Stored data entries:
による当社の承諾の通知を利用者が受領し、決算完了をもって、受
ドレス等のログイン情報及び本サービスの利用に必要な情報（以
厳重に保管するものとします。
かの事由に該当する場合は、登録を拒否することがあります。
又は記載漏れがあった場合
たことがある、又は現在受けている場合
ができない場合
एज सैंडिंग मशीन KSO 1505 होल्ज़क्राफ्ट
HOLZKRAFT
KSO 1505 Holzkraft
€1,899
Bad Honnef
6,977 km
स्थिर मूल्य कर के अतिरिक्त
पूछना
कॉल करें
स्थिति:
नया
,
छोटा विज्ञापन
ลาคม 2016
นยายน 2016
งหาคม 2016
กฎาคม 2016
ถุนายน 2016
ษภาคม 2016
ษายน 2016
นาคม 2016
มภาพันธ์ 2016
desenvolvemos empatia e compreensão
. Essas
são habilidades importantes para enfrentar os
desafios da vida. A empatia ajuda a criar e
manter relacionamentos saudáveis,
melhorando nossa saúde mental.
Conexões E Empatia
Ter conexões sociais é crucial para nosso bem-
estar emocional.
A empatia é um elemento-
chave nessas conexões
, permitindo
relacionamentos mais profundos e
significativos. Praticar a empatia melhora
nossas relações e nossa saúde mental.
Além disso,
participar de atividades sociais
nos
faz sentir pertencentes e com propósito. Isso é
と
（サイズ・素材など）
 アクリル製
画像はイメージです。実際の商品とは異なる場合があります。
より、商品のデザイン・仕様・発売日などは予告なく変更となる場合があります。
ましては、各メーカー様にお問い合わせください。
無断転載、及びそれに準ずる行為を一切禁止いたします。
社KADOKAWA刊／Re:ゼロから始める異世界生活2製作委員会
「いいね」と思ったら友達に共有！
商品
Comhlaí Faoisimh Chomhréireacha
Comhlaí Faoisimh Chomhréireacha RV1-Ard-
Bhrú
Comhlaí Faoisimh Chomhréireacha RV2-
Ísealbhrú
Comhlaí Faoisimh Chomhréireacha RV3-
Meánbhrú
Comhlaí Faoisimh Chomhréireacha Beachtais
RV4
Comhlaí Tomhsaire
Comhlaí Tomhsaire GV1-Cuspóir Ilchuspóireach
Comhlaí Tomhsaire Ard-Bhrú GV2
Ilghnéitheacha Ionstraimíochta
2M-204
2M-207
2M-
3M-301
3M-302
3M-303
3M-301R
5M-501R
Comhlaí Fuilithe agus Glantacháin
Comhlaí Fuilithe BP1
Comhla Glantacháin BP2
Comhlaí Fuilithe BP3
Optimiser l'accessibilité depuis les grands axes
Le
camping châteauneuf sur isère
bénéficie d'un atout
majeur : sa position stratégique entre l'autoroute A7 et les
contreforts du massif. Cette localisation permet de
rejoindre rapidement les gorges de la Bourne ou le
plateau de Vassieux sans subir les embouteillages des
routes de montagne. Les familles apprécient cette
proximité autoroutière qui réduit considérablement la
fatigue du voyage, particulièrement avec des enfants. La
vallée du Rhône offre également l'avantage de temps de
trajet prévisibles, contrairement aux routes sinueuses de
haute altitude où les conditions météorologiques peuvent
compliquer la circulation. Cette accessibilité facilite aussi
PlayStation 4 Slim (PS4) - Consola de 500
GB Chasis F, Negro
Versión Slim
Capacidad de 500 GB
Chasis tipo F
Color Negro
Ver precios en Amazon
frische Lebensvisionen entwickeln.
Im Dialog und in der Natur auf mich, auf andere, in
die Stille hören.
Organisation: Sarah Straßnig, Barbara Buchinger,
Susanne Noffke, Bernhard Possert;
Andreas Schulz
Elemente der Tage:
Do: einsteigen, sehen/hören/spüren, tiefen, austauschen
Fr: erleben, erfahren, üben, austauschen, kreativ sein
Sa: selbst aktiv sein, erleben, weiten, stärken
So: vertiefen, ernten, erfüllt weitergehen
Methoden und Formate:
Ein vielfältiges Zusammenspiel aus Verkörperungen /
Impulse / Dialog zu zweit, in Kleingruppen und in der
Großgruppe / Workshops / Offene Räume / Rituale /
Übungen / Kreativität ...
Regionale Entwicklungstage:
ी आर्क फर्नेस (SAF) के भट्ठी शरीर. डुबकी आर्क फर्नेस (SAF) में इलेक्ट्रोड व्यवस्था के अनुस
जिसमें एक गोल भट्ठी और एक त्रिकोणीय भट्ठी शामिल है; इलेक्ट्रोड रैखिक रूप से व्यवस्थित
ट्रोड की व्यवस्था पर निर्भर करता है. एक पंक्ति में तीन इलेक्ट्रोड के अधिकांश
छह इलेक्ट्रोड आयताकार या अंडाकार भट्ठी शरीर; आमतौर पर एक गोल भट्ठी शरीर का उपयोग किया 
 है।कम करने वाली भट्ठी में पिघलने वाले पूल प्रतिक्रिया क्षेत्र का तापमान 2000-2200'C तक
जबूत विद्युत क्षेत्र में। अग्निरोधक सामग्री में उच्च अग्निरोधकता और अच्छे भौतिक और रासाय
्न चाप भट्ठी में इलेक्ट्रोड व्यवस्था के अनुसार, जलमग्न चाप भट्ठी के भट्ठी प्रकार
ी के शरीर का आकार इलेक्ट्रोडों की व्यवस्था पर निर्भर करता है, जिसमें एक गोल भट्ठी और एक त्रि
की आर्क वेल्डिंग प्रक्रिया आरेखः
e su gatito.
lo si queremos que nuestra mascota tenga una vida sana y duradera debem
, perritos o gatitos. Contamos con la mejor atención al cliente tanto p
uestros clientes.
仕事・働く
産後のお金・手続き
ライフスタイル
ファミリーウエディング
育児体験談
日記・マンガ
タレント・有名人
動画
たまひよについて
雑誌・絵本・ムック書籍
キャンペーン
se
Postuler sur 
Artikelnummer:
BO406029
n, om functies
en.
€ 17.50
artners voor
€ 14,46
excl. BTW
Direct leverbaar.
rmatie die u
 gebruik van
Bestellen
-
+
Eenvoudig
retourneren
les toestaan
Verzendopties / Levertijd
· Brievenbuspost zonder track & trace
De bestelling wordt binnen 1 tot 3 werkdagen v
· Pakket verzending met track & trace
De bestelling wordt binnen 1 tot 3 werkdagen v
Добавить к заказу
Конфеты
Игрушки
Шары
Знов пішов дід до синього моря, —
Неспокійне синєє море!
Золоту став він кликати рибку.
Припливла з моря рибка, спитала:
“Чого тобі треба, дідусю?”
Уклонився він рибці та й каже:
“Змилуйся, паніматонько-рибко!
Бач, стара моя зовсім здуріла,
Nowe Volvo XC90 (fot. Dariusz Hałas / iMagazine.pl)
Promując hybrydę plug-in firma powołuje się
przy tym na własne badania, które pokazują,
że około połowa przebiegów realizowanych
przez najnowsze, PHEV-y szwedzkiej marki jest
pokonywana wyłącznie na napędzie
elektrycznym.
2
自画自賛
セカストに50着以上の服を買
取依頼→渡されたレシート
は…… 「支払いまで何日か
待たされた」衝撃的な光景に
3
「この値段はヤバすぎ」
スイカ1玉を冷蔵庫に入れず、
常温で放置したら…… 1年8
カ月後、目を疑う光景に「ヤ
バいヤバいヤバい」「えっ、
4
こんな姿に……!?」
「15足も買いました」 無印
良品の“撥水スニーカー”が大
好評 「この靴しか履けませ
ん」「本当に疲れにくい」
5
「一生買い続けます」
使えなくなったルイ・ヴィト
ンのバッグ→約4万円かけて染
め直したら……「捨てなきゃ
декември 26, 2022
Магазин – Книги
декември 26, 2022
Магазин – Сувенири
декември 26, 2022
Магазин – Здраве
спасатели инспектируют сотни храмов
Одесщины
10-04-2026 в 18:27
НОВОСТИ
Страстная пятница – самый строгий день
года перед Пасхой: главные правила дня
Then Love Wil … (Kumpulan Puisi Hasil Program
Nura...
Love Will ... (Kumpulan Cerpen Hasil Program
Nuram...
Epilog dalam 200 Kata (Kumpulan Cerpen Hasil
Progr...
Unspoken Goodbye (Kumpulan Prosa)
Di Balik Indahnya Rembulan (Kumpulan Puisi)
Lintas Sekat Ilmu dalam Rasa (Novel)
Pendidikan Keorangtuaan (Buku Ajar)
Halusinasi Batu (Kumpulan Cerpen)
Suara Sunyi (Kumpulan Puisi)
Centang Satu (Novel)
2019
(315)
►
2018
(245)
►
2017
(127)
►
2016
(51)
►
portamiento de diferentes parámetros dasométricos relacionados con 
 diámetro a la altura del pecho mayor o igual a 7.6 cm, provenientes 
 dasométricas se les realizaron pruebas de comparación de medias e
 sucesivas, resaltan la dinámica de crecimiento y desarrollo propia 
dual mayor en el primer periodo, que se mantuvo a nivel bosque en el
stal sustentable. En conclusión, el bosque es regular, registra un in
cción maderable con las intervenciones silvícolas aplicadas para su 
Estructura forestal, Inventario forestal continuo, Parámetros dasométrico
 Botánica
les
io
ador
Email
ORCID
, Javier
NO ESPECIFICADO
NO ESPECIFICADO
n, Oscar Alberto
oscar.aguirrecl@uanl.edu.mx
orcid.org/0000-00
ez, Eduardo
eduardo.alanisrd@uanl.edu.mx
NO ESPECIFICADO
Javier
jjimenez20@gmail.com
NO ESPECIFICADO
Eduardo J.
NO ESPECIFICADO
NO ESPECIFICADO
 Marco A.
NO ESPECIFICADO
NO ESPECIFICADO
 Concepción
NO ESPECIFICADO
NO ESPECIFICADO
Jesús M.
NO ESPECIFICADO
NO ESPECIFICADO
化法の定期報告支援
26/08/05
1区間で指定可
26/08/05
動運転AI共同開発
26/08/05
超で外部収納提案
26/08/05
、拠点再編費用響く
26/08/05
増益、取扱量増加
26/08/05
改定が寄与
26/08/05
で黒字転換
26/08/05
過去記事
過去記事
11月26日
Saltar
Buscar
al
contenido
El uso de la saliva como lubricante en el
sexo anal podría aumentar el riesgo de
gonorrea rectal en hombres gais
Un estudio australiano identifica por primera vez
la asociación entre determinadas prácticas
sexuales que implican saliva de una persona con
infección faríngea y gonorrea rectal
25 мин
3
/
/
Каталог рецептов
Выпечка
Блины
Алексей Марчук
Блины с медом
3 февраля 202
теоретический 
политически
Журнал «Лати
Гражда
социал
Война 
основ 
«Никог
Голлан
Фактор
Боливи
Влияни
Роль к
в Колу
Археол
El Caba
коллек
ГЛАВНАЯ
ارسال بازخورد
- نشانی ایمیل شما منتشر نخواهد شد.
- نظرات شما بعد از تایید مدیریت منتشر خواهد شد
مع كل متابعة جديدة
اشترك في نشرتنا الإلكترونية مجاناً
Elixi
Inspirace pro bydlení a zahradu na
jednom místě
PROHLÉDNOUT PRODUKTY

_Activity_
Reproduce the entries above exactly, starting at their first line and finishing with the line that contains "ましては、各メーカー様にお問い合わせください。".

_Answer_
による当社の承諾の通知を利用者が受領し、決算完了をもって、受
ドレス等のログイン情報及び本サービスの利用に必要な情報（以
厳重に保管するものとします。
かの事由に該当する場合は、登録を拒否することがあります。
又は記載漏れがあった場合
たことがある、又は現在受けている場合
ができない場合
एज सैंडिंग मशीन KSO 1505 होल्ज़क्राफ्ट
HOLZKRAFT
KSO 1505 Holzkraft
€1,899
Bad Honnef
6,977 km
स्थिर मूल्य कर के अतिरिक्त
पूछना
कॉल करें
स्थिति:
नया
,
छोटा विज्ञापन
ลาคม 2016
นยายน 2016
งหาคม 2016
กฎาคม 2016
ถุนายน 2016
ษภาคม 2016
ษายน 2016
นาคม 2016
มภาพันธ์ 2016
desenvolvemos empatia e compreensão
. Essas
são habilidades importantes para enfrentar os
desafios da vida. A empatia ajuda a criar e
manter relacionamentos saudáveis,
melhorando nossa saúde mental.
Conexões E Empatia
Ter conexões sociais é crucial para nosso bem-
estar emocional.
A empatia é um elemento-
chave nessas conexões
, permitindo
relacionamentos mais profundos e
significativos. Praticar a empatia melhora
nossas relações e nossa saúde mental.
Além disso,
participar de atividades sociais
nos
faz sentir pertencentes e com propósito. Isso é
と
（サイズ・素材など）
 アクリル製
画像はイメージです。実際の商品とは異なる場合があります。
より、商品のデザイン・仕様・発売日などは予告なく変更となる場合があります。
ましては、各メーカー様にお問い合わせください。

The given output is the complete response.